Во имя любви | страница 28
Жалкий вид имел этот храм свободы, грязный дощатый пол, два прислоненных к стене стула, пустые винные бочки, заменявшие кресла, и еловые доски на козлах вместо столов. Обои, когда-то украшавшие стены, висели теперь клочьями, обнажая растрескавшуюся штукатурку. Вся комната имела желтовато-серый оттенок, на котором только ярким пятном выделялся красный республиканский колпак, подвешенный на подставке вроде гильотины.
В последние месяцы число действительных членов клуба значительно уменьшилось; они истребляли друг друга, ежедневно поставляя новые жертвы для гильотины.
После убийства Марата первое место в клубе принадлежало Мерлену и его молочному брату, Фукье-Тенвилю, самому кровожадному деятелю той эпохи. Молочные братья всегда действовали друг против друга. Стараясь подорвать популярность своего соперника, они неустанно обвиняли один другого в измене. В данный момент Фукье-Тенвиль одержал верх: Мерлену не удалось выполнить возложенное на него поручение. В последние недели члены клуба были заняты падением депутата Деруледа. Анонимный донос окрылил надеждой кровожадных патриотов, но… Мерлен вернулся с обыска с пустыми руками. Арест аристократки был лишь слабой наградой за неудачу.
Войдя в низкую, плохо освещенную комнату, Мерлен сразу понял враждебное настроение товарищей. Фукье-Тенвиль, окруженный приверженцами, восседал на одном из двух имевшихся в комнате стульев. На столе стояли стаканы, наполненные картофельным спиртом. На всех присутствующих были черные блузы и потертые штаны — характерный костюм санкюлотов. Головы членов клуба украшал неизменный фригийский колпак с трехцветной кокардой.
На приветствие вошедшего Мерлена отвечали насмешками и злобными взглядами. Один из патриотов, широкоплечий гигант, подкатив пустой бочонок к столику Мерлена, уселся против него.

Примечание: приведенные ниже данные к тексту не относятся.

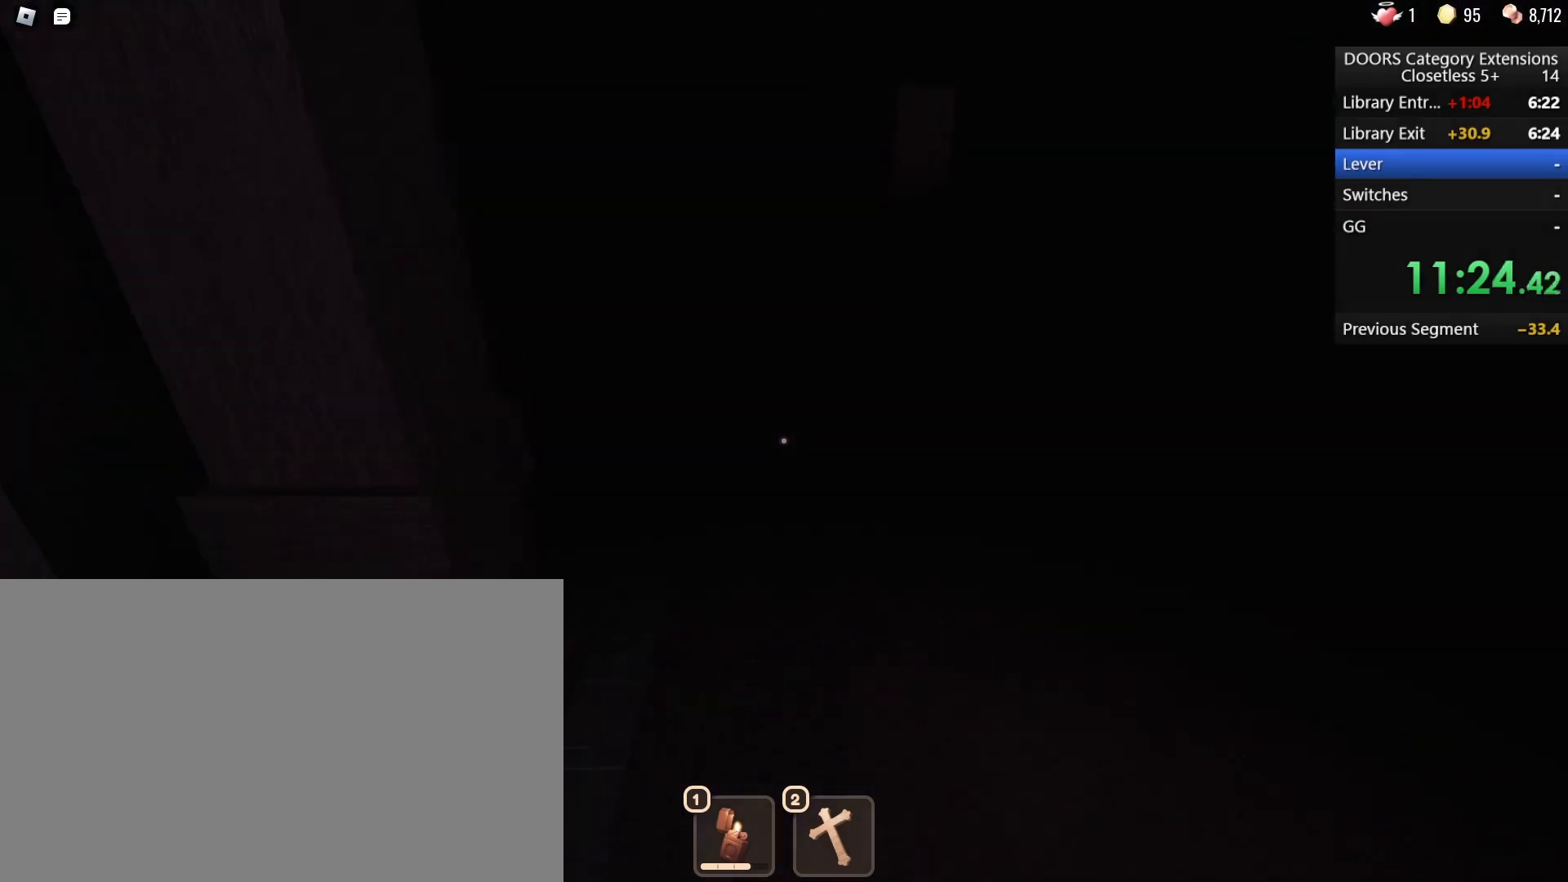
{"keys": ["w"], "mouse": [], "events": []}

— Берегись, гражданин Ленуар, — со злой усмешкой сказал Фукье-Тенвиль, — гражданин депутат Мерлен еще, чего доброго, арестует тебя вместо депутата Деруледа, которого упустил сегодня.
— Ничего! Я не боюсь! — ответил Ленуар. — Гражданин Мерлен для этого слишком большой аристократ. Его руки слишком чисты дня грязной работы республики. Не так ли, господин Мерлен?
— Мой патриотизм слишком хорошо известен и не боится никаких нападок завистливых врагов, а что касается обыска в доме гражданина Деруледа, то мне было сказано, что имеются улики, тогда как их там не оказалось.
— Истинный патриотизм, как его понимает истый якобинец, сам измышляет необходимые улики.